Things that don’t evolve die

Interview | Rohit Aggarwal, chief executive officer & founder, Koenig Solutions

An innovative training firm, Koenig serves

people in over 50

countries. The company

provides training on all popular IT certifications and has also been in the top 50 list of GPTW 2013. It is also the

authorised partner of industry giants like Microsoft, Cisco, Oracle, Vmware and Red Hat.

n For the last two years Koenig has been consistently rated among the top 50 great places to work. What factors do you attribute to it? What are the unique things on offer that make it a great place to work?

We beleive that the single most important determinant of business success is not the human capital but motivation level of the team. Extraordinarily motivated ordinary people can move mountains. Contrast this with achievements of people caught in a de-motivating environment.

Motivation x Skills = Fantastic Results. This is true for every individual and organisation. Self-motivated individuals realise that remaining motivated under all circumstances is in their own self-interest. We try to teach all employees the logic and art of self-motivation. As an organisation, there are two essentials to achieve high level of motivation, one create a merit-based culture and two, facilitate constant learning.

We focus on these and this has resulted in our becoming a great place to work and a magnet for attracting talent. There are many innovations for constant learning. High performers have the most relevant knowledge for obtaining results and can be the best possible teachers. We regularly tap this talent.

Second, every individual accumulates experiences which if shared can benefit the whole organisation. We regularly have sessions to share best practices across the organisation.

Third, there is no bigger waste of time than a meeting without the minutes of meeting (MOM). Verbal knowledge has too short a shelf life. MOMs are diligently prepared and circulated. More than meetings, these have gone a long way in providing skills to people.

Fourth, learning requires motivation and there is no better way to drive academic learning than the age-old method of tests. We conduct ‘surprise tests’ to motivate people to remember MOMs.

Lastly, there is no use in re-inventing the wheel. There is no point in being a frog in the well. Reading is essential for knowing what is already known. It is said that new brain cells and connections are created every time we read. We have inculcated the reading habit in many a non-reader.

n Organisations are focussing on developing their DNA. What is the concept all about and how does it help build a flawless corporate culture. How would you define Koenig’s DNA?

Corporate DNA is business jargon for organisational culture. As Peter Drucker famously said “culture has strategy for breakfast”. The work culture makes or breaks a company. The organisational DNA must be well defined, communicated and preserved. Old habits die hard but if a habit is bad, it must be killed. Thus, it is vital for firms to understand what their culture is, what it should be and take measures to make the switch.

Koenig’s DNA has four important components:

Excellence: For us pursuit of happiness is synonymous with pursuit of excellence. Always improving is a primary driving force for everyone at Koenig.

Innovation: Innovation is invigorating. Anything that does not evolve, dies. By continuous innovation we have been able to create a ‘wow’ factor within the firm.

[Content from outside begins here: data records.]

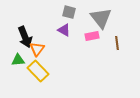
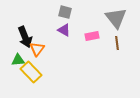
gray square: moved 4 px left
gray triangle: moved 15 px right
yellow rectangle: moved 7 px left, 1 px down
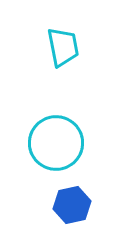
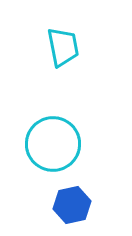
cyan circle: moved 3 px left, 1 px down
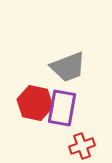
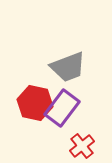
purple rectangle: rotated 27 degrees clockwise
red cross: rotated 20 degrees counterclockwise
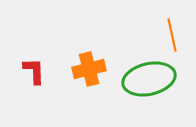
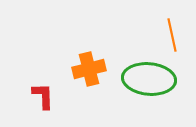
red L-shape: moved 9 px right, 25 px down
green ellipse: rotated 18 degrees clockwise
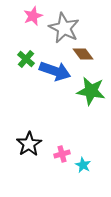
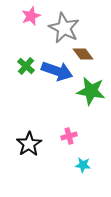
pink star: moved 2 px left
green cross: moved 7 px down
blue arrow: moved 2 px right
pink cross: moved 7 px right, 18 px up
cyan star: rotated 21 degrees counterclockwise
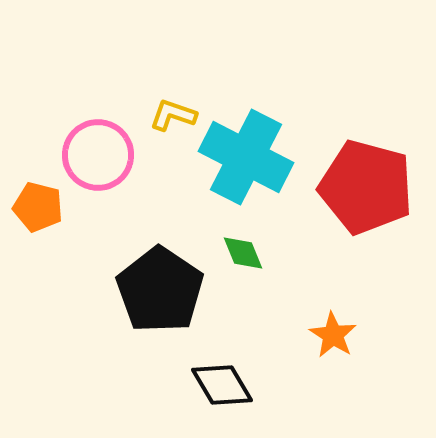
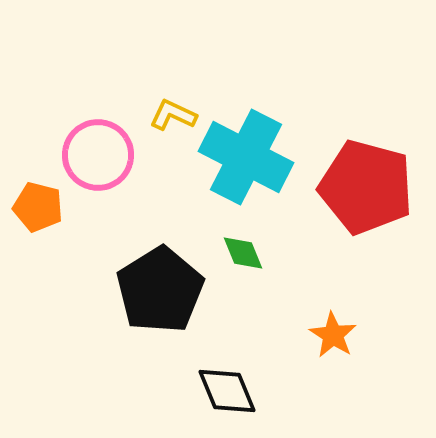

Happiness: Happiness is the biggest treasure. Staying happy and creating an environment of happiness for everyone is integral to the identity of Koenig.

n This year too, you are in the race for being a great place to work. What do you expect? What amendments have you made to your entire structure? What expectations do you have from your HR?

Though we expect to be in the top 100 companies this year as well, since it is a competition, it will depend upon the performance of others as well.

The most remarkable change in the last year has been to make the organisation flat. Every responsibility has one owner. There is no duplication of effort, there is full empowerment and faster decision-making. The CEO of the company has been re-designated as the chief helper.

Koenig HR works on increasing motivation and skills. Rather than doing this directly, they work through the managers. We have regular workshops in which we discuss Koenig-specific best practices for increasing motivation level and skills of people. By following Koenig’s philosophy of continuous improvement, we hope to have one of the most motivated teams in the world. And then we will move mountains.

n Industry requirements, in terms of skills, are changing swiftly. Please share with our readers the current skill requirement in IT that will help professionals shape their career better?

Virtualisation, cloud technology, unified communication tools like Lync Server, mobile technologies like (Android, iOS), security; Microsoft dynamics, etc, are popular technologies as of now. In the coming period, SMAC (social mobility (Android & iOS), analytical (big data) and cloud (data centre technologies) are going to gain substantial space within the IT World.

n Industry-academia interface is a big challenge that people and organisations face in equal measure. Being in the business of up scaling IT professionals, do you have insights into what should be taught so as to make students job-ready? What has Koenig done to help industry and academia align better?

We place our students. Not just is this effort useful for our customers, it also gives us a lot of information about the skills required by the industry. We receive continuous feedback from the industry about the skills required and we use this information to provide industry relevant training to our


In virtually every country and demography, unemployment and shortage of skills co-exist. We look upon this not just as a problem to solve but also as a business opportunity. We have successfully built many bridges to transport the unemployed and underemployed to be fully employed. We also think the Indian GDP can grow by several percentage points, if the training industry is able to successfully make students job-ready.